■ **ASSIGNMENT A**: Please copy the records word for word, starting at the line that contains "- international agreement （国际协议；国际协定）" and ending with the last line of the records.

── EXCERPTED PASSAGE ──

As a discipline, we’ve seen threat intelligence now spread across nearly all major industries. Having an intelligence capability used to be reserved for those with deep pockets, but we’re now seeing more and more organizations invest in building an intelligence capability to help their leadership make more informed decisions. One aspect that’s really started to take shape over the last five years is threat intelligence support outside of the cybersecurity operations use case. Threat intelligence teams are getting out and engaging with other potential stakeholders in their business, educating them on their mission and value add and soliciting requirements they can factor into their overall intelligence effort. For example, threat intelligence teams have been orienting toward supporting the third-party vendor/supplier risk issue (probably the most challenging issue in information security today) for some time and especially since we saw the SolarWinds incident as well as the shift in ransomware groups exposing sensitive data of victims to force payment. Lastly, we’ve seen a large push across the industry to standardize around common language and frameworks such as MITRE ATT&CK and even our own General Intelligence Requirements (GRI) framework, which is used by a multitude of organizations of different sizes and across many sectors. There’s still work to be done, but it’s this constant maturation of the discipline matched with an ever-present and changing threat that has made threat intelligence an essential capability for organizations today.

───

■ **ASSIGNMENT B**: Extend the passage on threat intelligence past its final sentence.

── TASK INPUTS ──

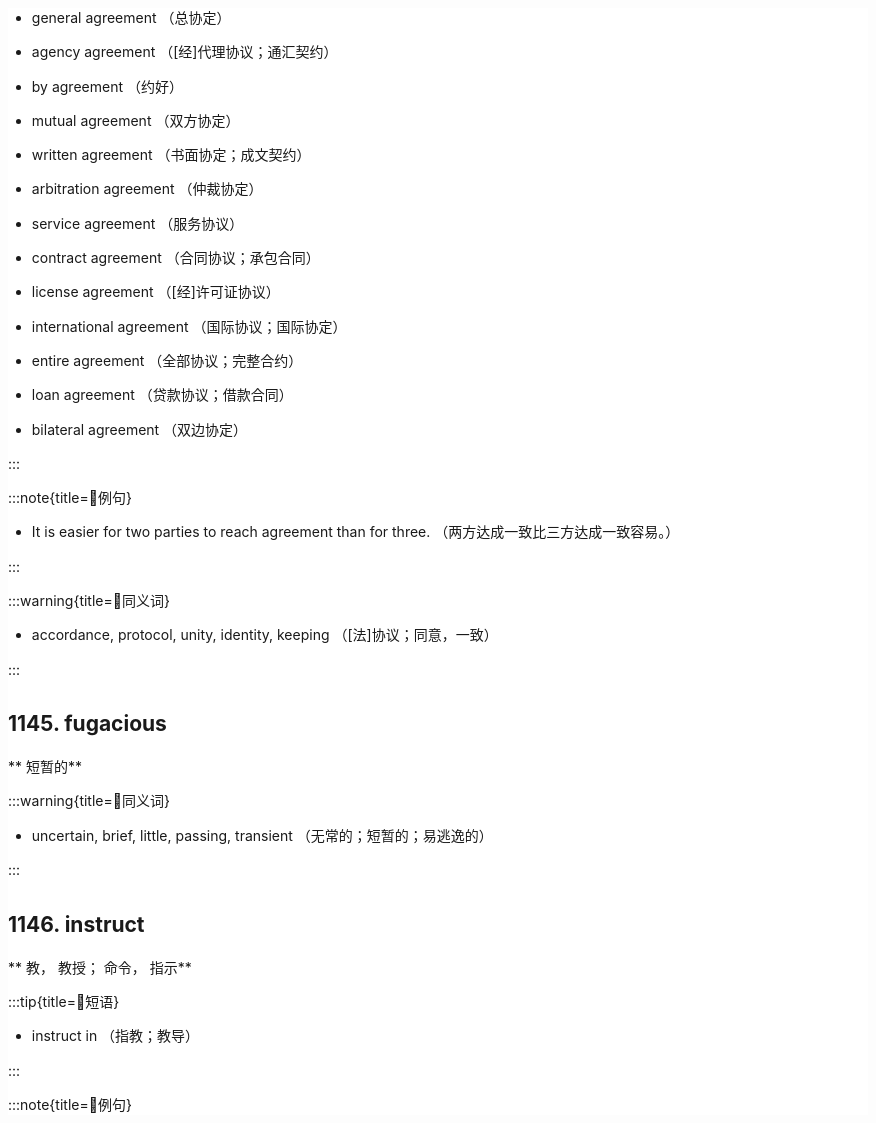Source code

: - general agreement （总协定）

- agency agreement （[经]代理协议；通汇契约）

- by agreement （约好）

- mutual agreement （双方协定）

- written agreement （书面协定；成文契约）

- arbitration agreement （仲裁协定）

- service agreement （服务协议）

- contract agreement （合同协议；承包合同）

- license agreement （[经]许可证协议）

- international agreement （国际协议；国际协定）

- entire agreement （全部协议；完整合约）

- loan agreement （贷款协议；借款合同）

- bilateral agreement （双边协定）

:::

:::note{title=🎤例句}

- It is easier for two parties to reach agreement than for three. （两方达成一致比三方达成一致容易。）

:::

:::warning{title=🤔同义词}

- accordance, protocol, unity, identity, keeping （[法]协议；同意，一致）

:::


## 1145. fugacious

** 短暂的**

:::warning{title=🤔同义词}

- uncertain, brief, little, passing, transient （无常的；短暂的；易逃逸的）

:::


## 1146. instruct

** 教， 教授； 命令， 指示**

:::tip{title=🤩短语}

- instruct in （指教；教导）

:::

:::note{title=🎤例句}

───

■ **WRITTEN RESPONSE A**:
- international agreement （国际协议；国际协定）

- entire agreement （全部协议；完整合约）

- loan agreement （贷款协议；借款合同）

- bilateral agreement （双边协定）

:::

:::note{title=🎤例句}

- It is easier for two parties to reach agreement than for three. （两方达成一致比三方达成一致容易。）

:::

:::warning{title=🤔同义词}

- accordance, protocol, unity, identity, keeping （[法]协议；同意，一致）

:::


## 1145. fugacious

** 短暂的**

:::warning{title=🤔同义词}

- uncertain, brief, little, passing, transient （无常的；短暂的；易逃逸的）

:::


## 1146. instruct

** 教， 教授； 命令， 指示**

:::tip{title=🤩短语}

- instruct in （指教；教导）

:::

:::note{title=🎤例句}

■ **WRITTEN RESPONSE B**:
Security: In your opinion, what can cyber threat intelligence learn from the military?
Passwaters: Obviously, there are several intangibles such as leadership, mission focus, resourcefulness and much more. But I’d like to focus on something very specific that has gotten a lot of attention over the last year. Intelligence efforts must be requirements driven and not a shotgun approach. There needs to be a method to the madness that links directly back to the stakeholder, their intelligence needs and even the vendors and what they provide. I’ve been in this industry since essentially the early days, and I’ve always felt we found it challenging to put some sort of standardization and tooling in place to help define relevance, synchronize the broader intelligence effort and leverage a feedback loop to link to the consumers we support. Military intelligence has well-defined processes and tools in place that revolve around intelligence and collection management that we need to pull from. We can look at things like the Marine Corps GIR Handbook as a good example. It codifies general intelligence requirements around specific focus areas and then sensitizes collectors and analysts to what is relevant. It also provides a routing mechanism to get intelligence and information to key stakeholders and consumers. Lastly, it can help drive a feedback loop and metrics that help show gaps or justify resourcing and investment. The military’s approach to managing intelligence is one we should pull from and tweak for the commercial intelligence space.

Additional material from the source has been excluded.